# Regularization methods' equivalence and the hierarchy problem

There are several questions related to this one but whose answers just raise the doubt I'm going to describe here.

Some facts that are everywhere are

(i) The hierarchy problem results from the fact that the Higgs mass squared receives corrections that are proportional to the square of the next-physics energy scale, if the SM is viewed as an effective field theory;

(ii) This 'quadratic divergence' does not manifest itself if one regularizes the integrals using dimensional regularization. In fact, I have even read in a paper that in dim. reg. quadratically or higher divergences are set identically to zero;

(iii) The hierarchy problem is a real physical problem of the model building and, as such, cannot be 'solved' by a choice of regulator. The hierarchy problem just stop being manifest in some passage of the calculations using dim. reg.

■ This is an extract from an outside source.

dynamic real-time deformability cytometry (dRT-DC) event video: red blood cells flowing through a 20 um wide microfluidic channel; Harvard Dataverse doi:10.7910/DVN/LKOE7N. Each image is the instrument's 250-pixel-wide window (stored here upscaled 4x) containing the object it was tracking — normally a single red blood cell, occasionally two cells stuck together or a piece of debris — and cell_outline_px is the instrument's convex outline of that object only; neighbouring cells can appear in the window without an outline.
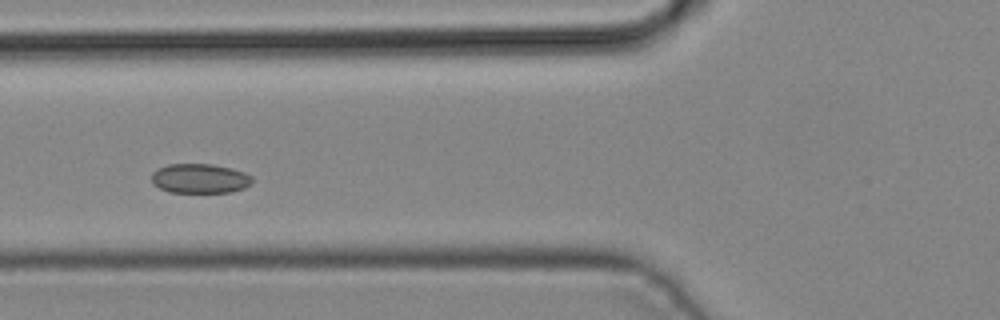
{"species": "common noctule bat (a hibernating species)", "species_latin": "Nyctalus noctula", "temperature_condition": "cold", "stored_images_in_passage": 4, "camera_frame_rate_fps": 3000, "um_per_image_px": 0.085, "animal": {"sex": "male", "body_mass_g": 19.2, "forearm_length_mm": 51.8}, "frame": {"image": 1, "passage_image": 4, "time_ms": 1.0, "image_size_px": [1000, 320], "cell_outline_px": [[252, 184], [244, 188], [232, 192], [168, 192], [152, 184], [152, 172], [156, 168], [168, 164], [212, 164], [232, 168], [244, 172], [252, 176]], "centroid_in_image_um": [16.98, 15.17], "position_along_channel_um": 108.8, "area_um2": 17.51}}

In view of these, my questions:

(1) I simply have no clue about (ii). I have always understood that, regularization procedures being just ways of 'cataloguing' non-sensical expressions to obtain comparable results, the final answer should be independent of them. Is this wrong? How can something so conceptually strong as the degree of divergence of the result be different within the results coming from different regulators?

(2) And, with the mind on (iii), specifically to the Higgs radiation corrections, in which passage of the top fermion loop calculation, for instance, using dimensional regularization, is the 'hierarchy problem lost' (or at least its visibility)?